Vainqueur de la Coupe de la CAF 2026 face au Zamalek, l’USM Alger affiche aujourd’hui une volonté claire de réinventer les codes symboliques du football africain. Après ce sacre l’USMA veut arborer une nouvelle étoile sur son maillot, sauf que…
Dans le football africain, les étoiles sur les maillots reposent sur une logique tacite, largement acceptée : elles sont avant tout associées aux sacres en Ligue des Champions de la CAF, compétition reine du continent. Ce repère symbolique permet d’uniformiser la lecture des palmarès et d’éviter une inflation de distinctions visuelles.
Dans ce contexte, la volonté de l’USM Alger d’attribuer une étoile pour chaque titre continental remporté apparaît comme une rupture avec cette tradition. Le club algérois, fort de ses succès en Coupe de la Confédération CAF (2023 et 2026) et en Supercoupe de la CAF (2024), défend une approche où chaque trophée mérite une reconnaissance équivalente sur le maillot.
Mais cette logique pose question. En multipliant les étoiles, le risque est de brouiller la hiérarchie des compétitions et de diluer la valeur symbolique de la plus prestigieuse d’entre elles : la Ligue des Champions de la CAF. Ce système pourrait créer des écarts d’interprétation entre clubs et rendre illisible une tradition déjà fragile sur le continent.
Le CS Sfaxien comme exemple
L’exemple du CS Sfaxien, le club le plus titré de la Coupe de la CAF, illustre cette approche.
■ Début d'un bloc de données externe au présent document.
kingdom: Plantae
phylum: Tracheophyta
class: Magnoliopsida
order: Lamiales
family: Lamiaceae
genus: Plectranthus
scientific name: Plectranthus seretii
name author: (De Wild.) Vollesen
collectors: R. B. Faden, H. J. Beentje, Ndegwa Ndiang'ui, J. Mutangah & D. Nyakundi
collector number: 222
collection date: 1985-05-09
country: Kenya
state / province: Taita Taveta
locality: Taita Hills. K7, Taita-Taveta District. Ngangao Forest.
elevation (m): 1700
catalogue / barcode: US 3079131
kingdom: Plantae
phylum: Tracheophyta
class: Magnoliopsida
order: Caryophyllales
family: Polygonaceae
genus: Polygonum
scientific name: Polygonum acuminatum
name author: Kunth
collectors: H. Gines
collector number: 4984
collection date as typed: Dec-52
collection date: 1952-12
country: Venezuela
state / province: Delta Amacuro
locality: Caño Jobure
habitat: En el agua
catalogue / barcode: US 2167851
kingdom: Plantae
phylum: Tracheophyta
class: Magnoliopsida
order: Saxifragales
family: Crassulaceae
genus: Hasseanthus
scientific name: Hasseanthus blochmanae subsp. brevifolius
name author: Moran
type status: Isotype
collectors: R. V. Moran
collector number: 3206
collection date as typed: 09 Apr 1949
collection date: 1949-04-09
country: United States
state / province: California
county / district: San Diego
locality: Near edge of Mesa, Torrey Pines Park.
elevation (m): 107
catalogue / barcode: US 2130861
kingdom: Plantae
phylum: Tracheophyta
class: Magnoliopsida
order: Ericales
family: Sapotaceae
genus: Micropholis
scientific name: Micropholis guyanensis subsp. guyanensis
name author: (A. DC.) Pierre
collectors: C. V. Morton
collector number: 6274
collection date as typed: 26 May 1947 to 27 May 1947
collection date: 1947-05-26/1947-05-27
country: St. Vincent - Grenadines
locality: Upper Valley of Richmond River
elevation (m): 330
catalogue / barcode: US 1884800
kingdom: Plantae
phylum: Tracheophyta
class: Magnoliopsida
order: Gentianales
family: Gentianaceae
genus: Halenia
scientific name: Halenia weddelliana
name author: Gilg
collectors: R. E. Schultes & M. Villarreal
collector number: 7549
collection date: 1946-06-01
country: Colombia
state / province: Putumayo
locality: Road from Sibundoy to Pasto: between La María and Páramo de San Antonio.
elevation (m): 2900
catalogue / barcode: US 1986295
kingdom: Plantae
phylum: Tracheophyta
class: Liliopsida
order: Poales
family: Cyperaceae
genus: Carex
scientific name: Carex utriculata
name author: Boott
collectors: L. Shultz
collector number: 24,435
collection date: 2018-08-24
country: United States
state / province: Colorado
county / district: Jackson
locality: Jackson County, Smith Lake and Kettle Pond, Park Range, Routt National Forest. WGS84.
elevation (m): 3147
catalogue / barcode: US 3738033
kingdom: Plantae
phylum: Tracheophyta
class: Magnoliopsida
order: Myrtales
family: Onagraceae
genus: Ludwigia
Malgré trois sacres, le club tunisien n’a jamais modifié son identité visuelle par une accumulation d’étoiles, respectant ainsi une lecture plus stricte et hiérarchisée des trophées.
Au final, l’initiative de l’USM Alger illustre une volonté de valoriser son palmarès, mais elle soulève aussi une critique centrale : à vouloir “casser les codes”, et rendre encore plus floue la lecture des réussites sur la scène africaine.